▶ _Source records_:

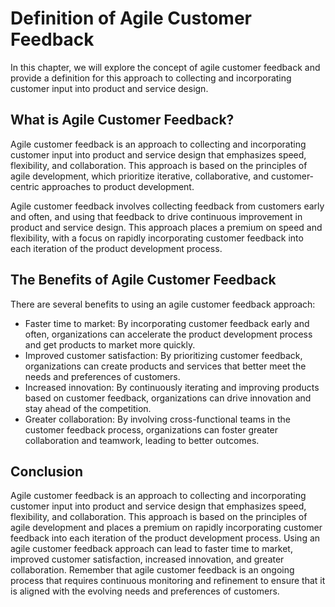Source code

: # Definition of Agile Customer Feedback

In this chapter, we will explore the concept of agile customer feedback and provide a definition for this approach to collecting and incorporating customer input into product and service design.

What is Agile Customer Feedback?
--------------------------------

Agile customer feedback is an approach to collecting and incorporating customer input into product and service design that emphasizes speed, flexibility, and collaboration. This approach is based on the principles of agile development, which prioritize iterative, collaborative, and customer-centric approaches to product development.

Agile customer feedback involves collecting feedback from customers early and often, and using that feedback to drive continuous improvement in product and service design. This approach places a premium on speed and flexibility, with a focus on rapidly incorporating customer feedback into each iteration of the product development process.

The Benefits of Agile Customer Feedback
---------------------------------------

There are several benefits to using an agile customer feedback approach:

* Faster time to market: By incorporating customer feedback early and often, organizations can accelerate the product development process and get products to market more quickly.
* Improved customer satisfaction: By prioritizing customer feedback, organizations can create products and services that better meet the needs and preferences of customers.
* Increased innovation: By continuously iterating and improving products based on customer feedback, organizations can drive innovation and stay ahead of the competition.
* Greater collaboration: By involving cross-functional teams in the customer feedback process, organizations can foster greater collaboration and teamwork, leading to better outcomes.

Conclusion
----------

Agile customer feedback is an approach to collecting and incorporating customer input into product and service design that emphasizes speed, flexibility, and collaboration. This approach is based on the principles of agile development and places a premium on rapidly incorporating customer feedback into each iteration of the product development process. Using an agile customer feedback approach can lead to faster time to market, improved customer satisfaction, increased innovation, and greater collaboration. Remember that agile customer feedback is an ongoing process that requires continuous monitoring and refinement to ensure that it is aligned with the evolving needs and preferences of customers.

▶ _About this task_:
A line belongs in the answer if it contains the word "better"; copy every such line from the data above.

▶ _Output for this exercise_:
* Improved customer satisfaction: By prioritizing customer feedback, organizations can create products and services that better meet the needs and preferences of customers.
* Greater collaboration: By involving cross-functional teams in the customer feedback process, organizations can foster greater collaboration and teamwork, leading to better outcomes.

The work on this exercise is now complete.